Late last year the two airlines had established a joint deal to allow Lufthansa to use some of ailing airberlin’s aircraft, along with some limited codeshares. Then last night in Abu Dhabi, they announced they were to establish “two big contracts” as Lufthansa CEO Carsten Spohr described them: one for Lufthansa to provide catering services to Etihad, the other for the Gulf carrier to use Lufthansa group’s maintenance operation, Lufthansa Technik.
Details of a wider partnership are light on, but the important bit is the signal that there is far more to come. In Mr Spohr’s words, “any intensive partnership is like a road – and we are at the beginning of the road”.
For Etihad – a major operator into Australia and a 22% shareholder in Virgin Australia – the move towards an now-almost inevitable joint venture with European giant Lufthansa group is a vital part of the UAE carrier’s future.
In turn, its impact will progressively diffuse into the Australian and New Zealand markets.
Lufthansa’s metal is long gone from South Pacific shores, battered out by the intermediate sixth freedom airlines in southeast Asia and more recently by the Gulf carriers. After a flirtation with Qantas, while the kangaroo still operated over Singapore to Frankfurt, Lufthansa now codeshares with Star Alliance partner Singapore Airlines into both Australia and New Zealand.
Together the two groups are a powerful world combination
Now, by getting into bed with Lufthansa, Etihad ensures a modified future; its shape is still unclear – but change it will. For now, although the deals are worth some USD200 million over the next few years they are small beer in the big picture. These are two major airline groups with enormous pull and, combined, they represent a global force.
There are some parallels with Qantas’ deal with Emirates back in 2012; after years of complaining about Emirates’ unfair advantages in the Australian market, Qantas finally worked out it was better to join than to fight. It was a major turning point for Qantas internationally.
Likewise, although the new agreement is little more than a toe in the water, the intent is there to expand, perhaps also to a JV. Meanwhile, it is really only Lufthansa’s very active unions that prevent the sort of expanded rationalisation both airlines now need. They are both at a watershed, as James Hogan moves on after 10 years at Etihad’s helm and Lufthansa struggles to remain relevant as Europe’s LCCs and the Gulf carriers eat their lunch in both short and long haul markets.
Lufthansa’s presence in ANZ will increase over time
In the short term the two carriers will be rationalising their route networks and, sooner or later, Lufthansa will have its code on Etihad flights into Australia. This potentially expands Virgin Australia’s partnership and codeshare options – although Lufthansa heads the Star Alliance.

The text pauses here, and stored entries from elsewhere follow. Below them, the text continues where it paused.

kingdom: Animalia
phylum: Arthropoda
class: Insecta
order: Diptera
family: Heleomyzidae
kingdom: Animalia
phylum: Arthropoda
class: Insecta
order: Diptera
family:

This will not make its Star partners Singapore Airlines or Air New Zealand all that happy. Mr Spohr specifically said yesterday that “Star Alliance is only one of our approaches to partnerships”, leaving the door open to much greater flexibility in achieving its market goals.

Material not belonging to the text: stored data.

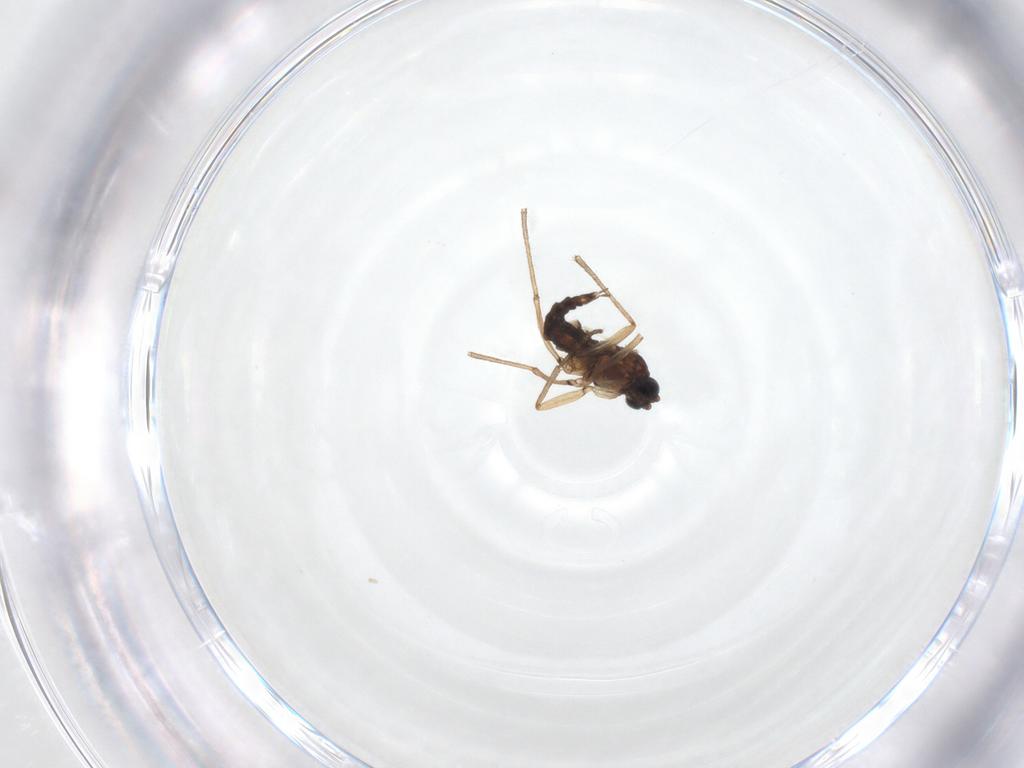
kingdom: Animalia
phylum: Arthropoda
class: Insecta
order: Diptera
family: Sciaridae
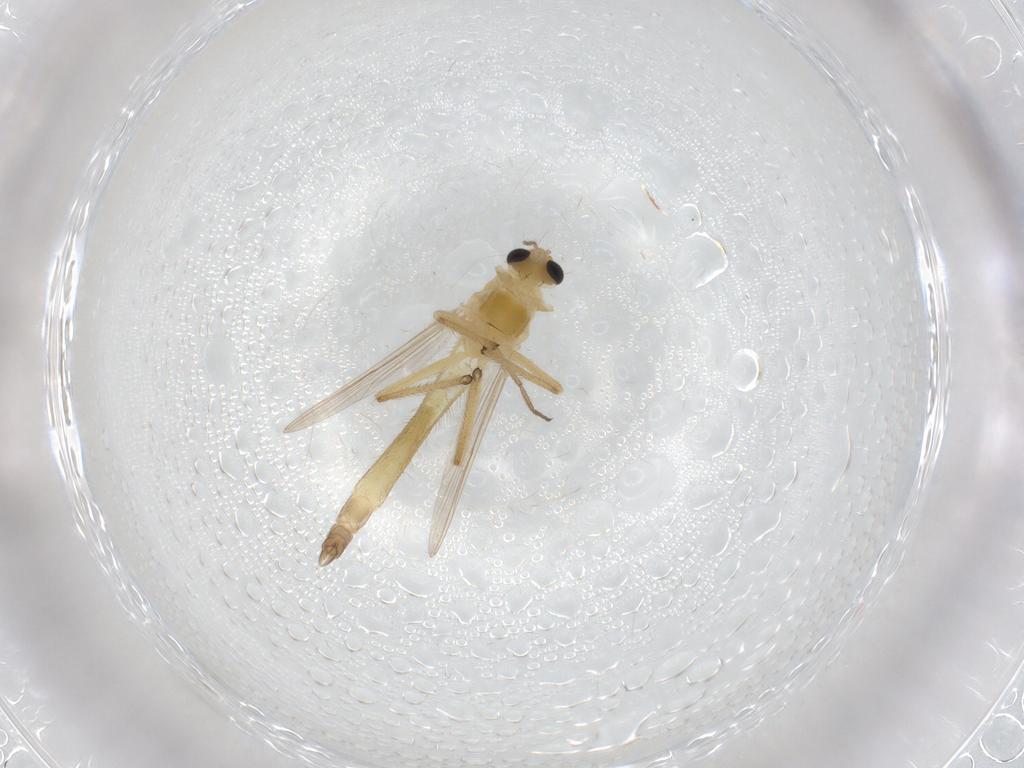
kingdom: Animalia
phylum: Arthropoda
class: Insecta
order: Diptera
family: Chironomidae
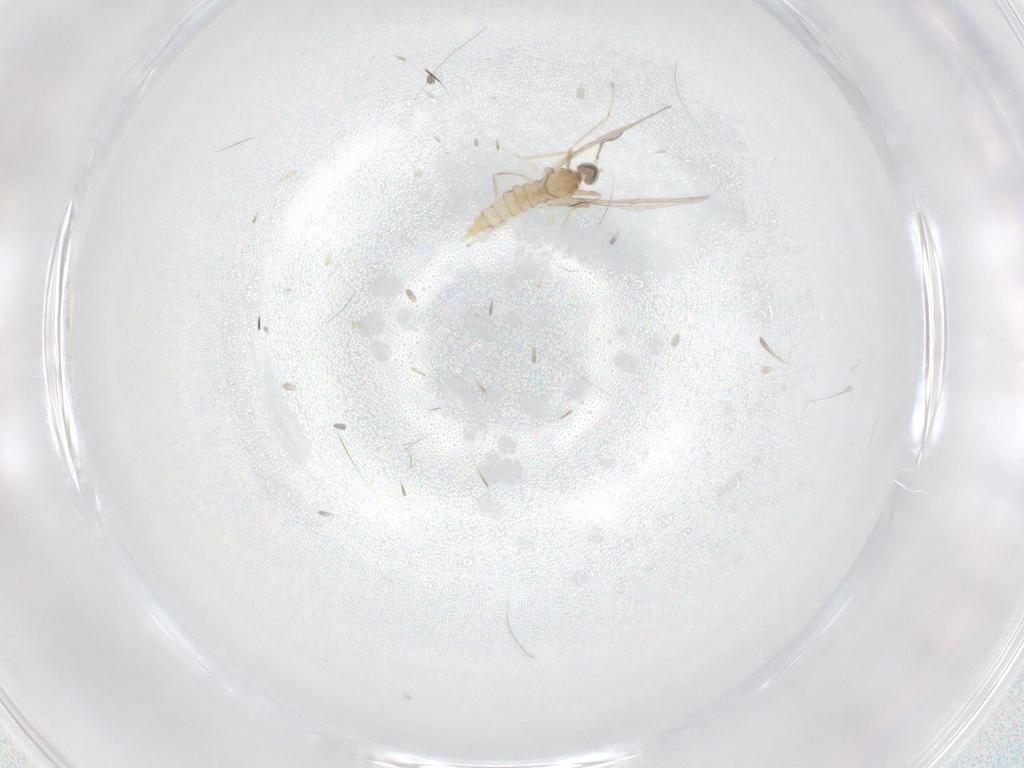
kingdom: Animalia
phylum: Arthropoda
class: Insecta
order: Diptera
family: Cecidomyiidae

For Virgin the news is probably good – in the long run
Etihad is unlikely to be selling down its share in Virgin Australia. There is too much value in the Australian market – and Etihad has such a large stake in it – to risk losing a seat at the table.
As Lufthansa’s voice grows in the partnership, it is highly likely too to want to secure its access to the antipodean marketplace. And in turn that should serve to reinforce the offering that a combined Etihad-Lufthansa can offer.
But that’s down the track. There’s a long road to travel for all concerned.